*What you need to do*:
Render the listing below as a numbered list, beginning with the line that contains "What is the majority slice?" and continuing through the line that contains "Всего, Машины и", both included. Omit blank lines and leave out the pictures.

*Task inputs*:
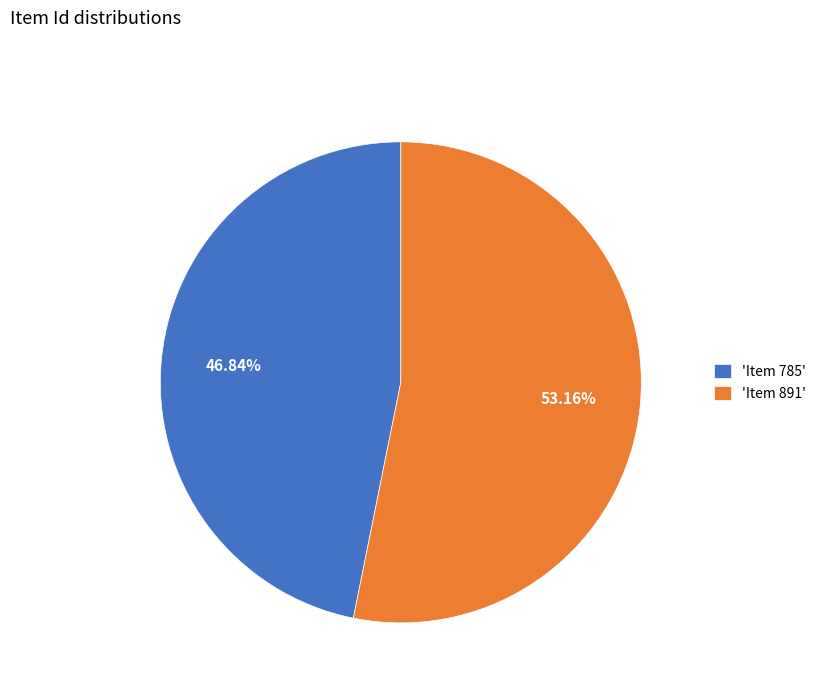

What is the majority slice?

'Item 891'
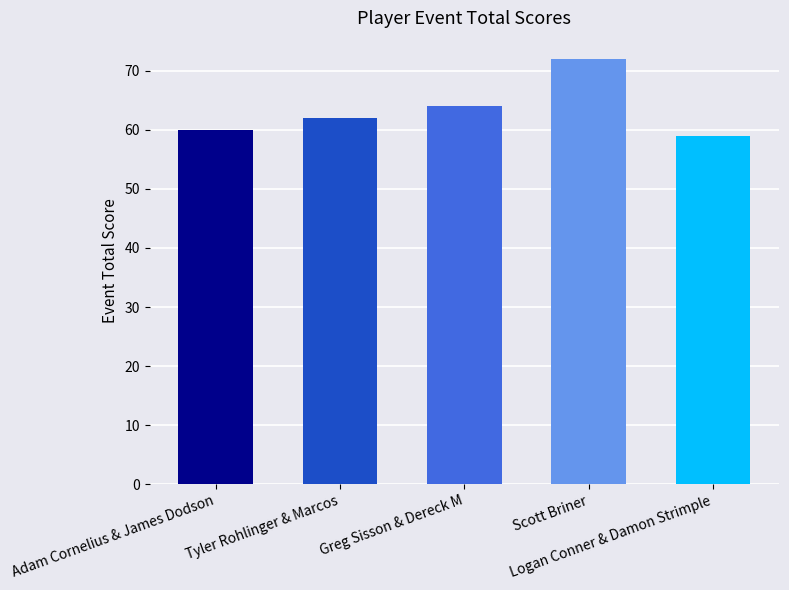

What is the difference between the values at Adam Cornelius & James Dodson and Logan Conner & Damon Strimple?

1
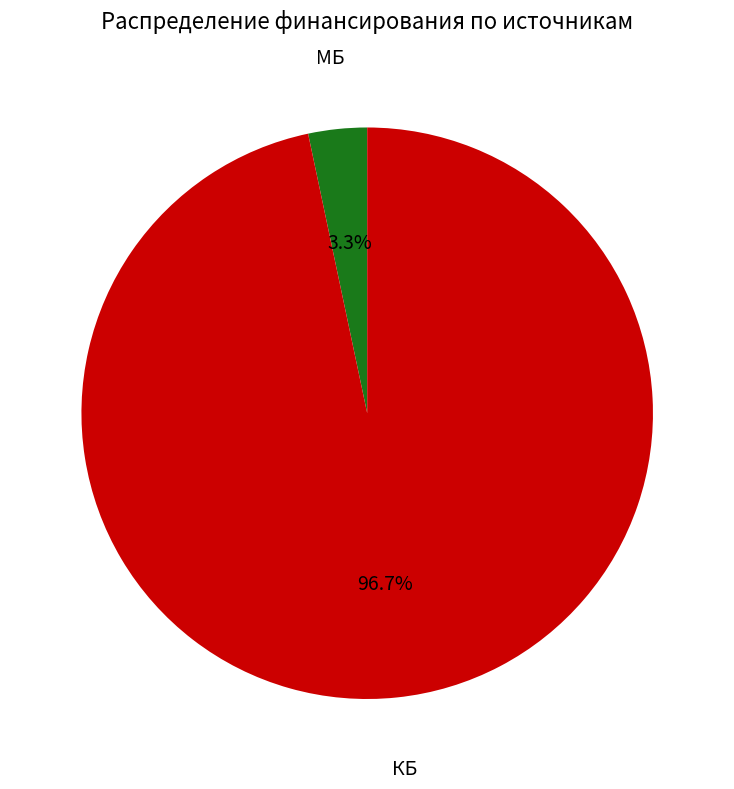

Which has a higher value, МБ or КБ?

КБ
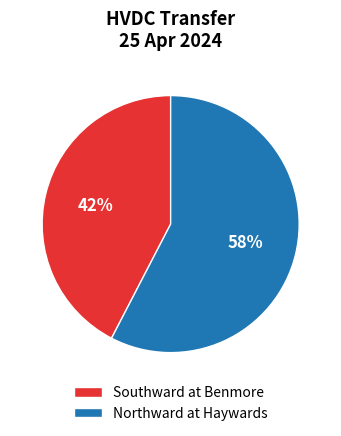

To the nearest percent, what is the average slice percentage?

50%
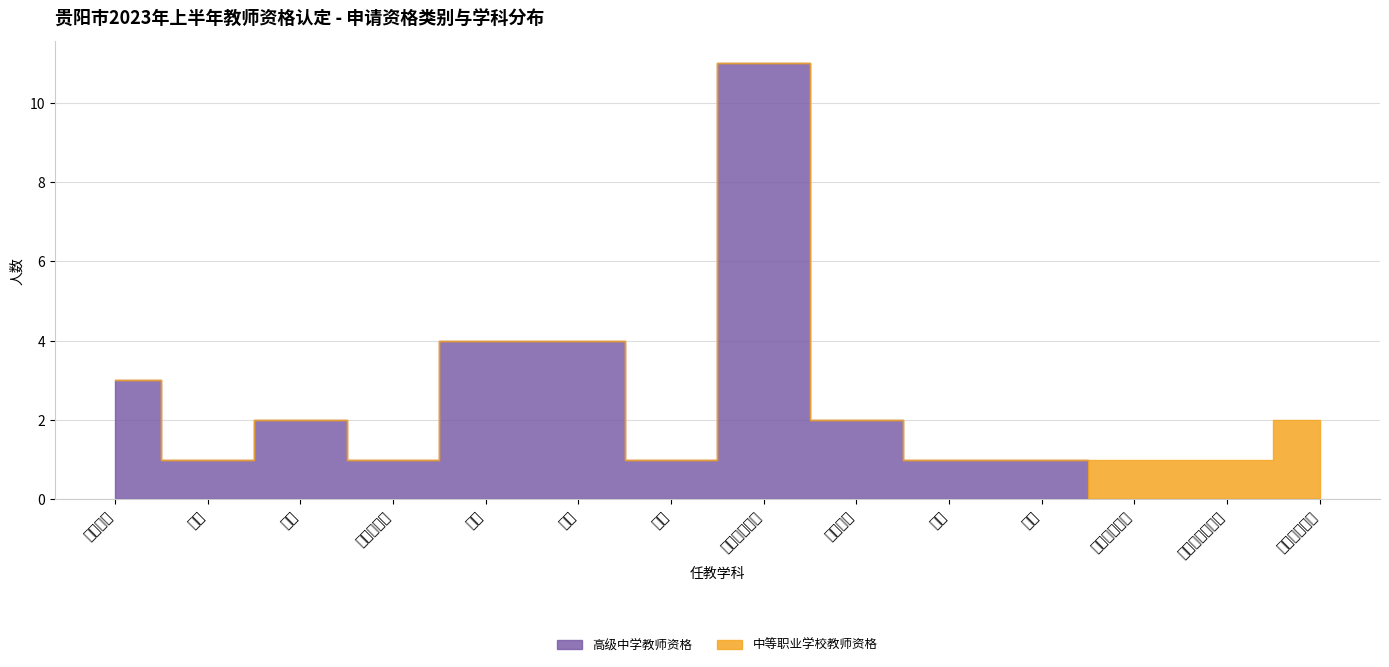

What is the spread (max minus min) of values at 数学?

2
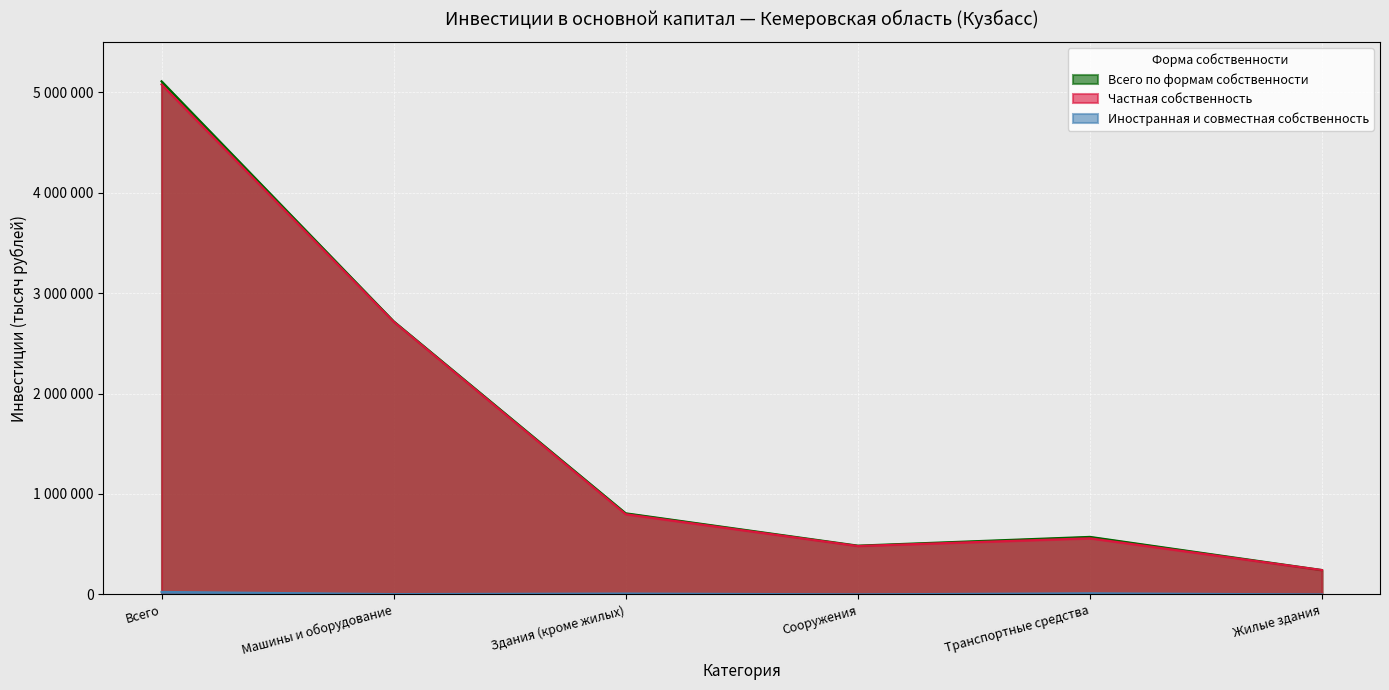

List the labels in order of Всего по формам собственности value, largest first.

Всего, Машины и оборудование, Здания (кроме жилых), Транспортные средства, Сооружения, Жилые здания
---
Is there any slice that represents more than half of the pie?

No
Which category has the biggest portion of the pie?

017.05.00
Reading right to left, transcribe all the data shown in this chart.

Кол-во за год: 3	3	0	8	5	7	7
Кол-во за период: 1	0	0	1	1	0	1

*Expected output*:
1. What is the majority slice?
2. 'Item 891'
3. What is the difference between the values at Adam Cornelius & James Dodson and Logan Conner & Damon Strimple?
4. 1
5. Which has a higher value, МБ or КБ?
6. КБ
7. To the nearest percent, what is the average slice percentage?
8. 50%
9. What is the spread (max minus min) of values at 数学?
10. 2
11. List the labels in order of Всего по формам собственности value, largest first.
12. Всего, Машины и оборудование, Здания (кроме жилых), Транспортные средства, Сооружения, Жилые здания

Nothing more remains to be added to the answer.